Making Change

The topic for today is whether/how much some of us academics change our research focus over the years. Some of you are too young to have sufficient data to answer this question for yourself, but even you youngsters can look around at more senior researchers and see whether and how much people change research focus over the years, from very dramatic changes to a small but perceptible shift.

Some possibilities are:

(1) dramatic: this could be very dramatic, like a change from chemistry to classical languages, or it could be within the same general field but with a change to a totally different subfield.

(2) semi-dramatic: this could involve a shift motivated by interdisciplinary research -- for example, a physical scientist who increasingly became involved in a major way in the life sciences or engineering such that they develop a new field of expertise. In this case, they still have their feet in their original field and subfield, but they also have a new research identity.

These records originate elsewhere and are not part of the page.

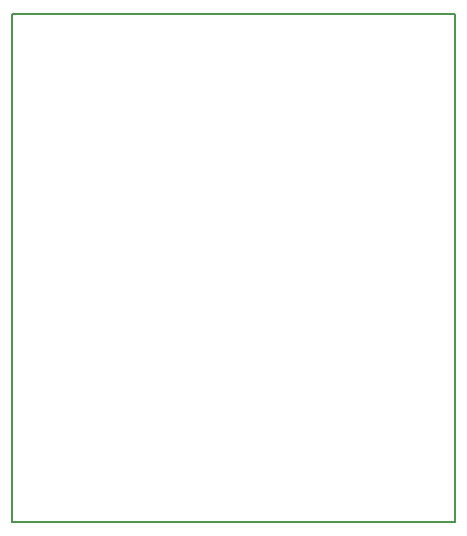
<source format=gbo>
G04 MADE WITH FRITZING*
G04 WWW.FRITZING.ORG*
G04 DOUBLE SIDED*
G04 HOLES PLATED*
G04 CONTOUR ON CENTER OF CONTOUR VECTOR*
%ASAXBY*%
%FSLAX23Y23*%
%MOIN*%
%OFA0B0*%
%SFA1.0B1.0*%
%ADD10R,1.483880X1.702520X1.467880X1.686520*%
%ADD11C,0.008000*%
%LNSILK0*%
G90*
G70*
G54D11*
X4Y1699D02*
X1480Y1699D01*
X1480Y4D01*
X4Y4D01*
X4Y1699D01*
D02*
G04 End of Silk0*
M02*
</source>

This type of change is not so rare, or even surprising in some fields, but it still does involve a rather major shift.

(3) perceptible but not very remarkable: this type of change could involve a change in the types of research problems addressed, but the researcher would still be mostly identified with their original subfield; maybe someone develops new research methods that can be applied to different types of problems and this motivates a bit of branching out in research questions and subfields, probably with lots of help from colleagues in these other subfields. Or maybe interests shifts, new collaborations lead to new interests, and so on. There are lots of ways that this type of change can (and probably should) happen during a career.

And then there's:

(4) no change worthy of note.

Although I certainly know some in the first two categories, I think many of us are in the third category, which describes what I think is a rather normal sort of change in the course of a career. I am trying to think of examples of category 4, and I can think of a few people who have done the exact same thing for many many years (some with great success), but I still think various shades of category 3 are more common.

Do any of you consider yourself a category (1) or (2) or (4), or are most of us (3)s? You could answer about your advisor or other academics you have observed if this question isn't relevant to you (yet).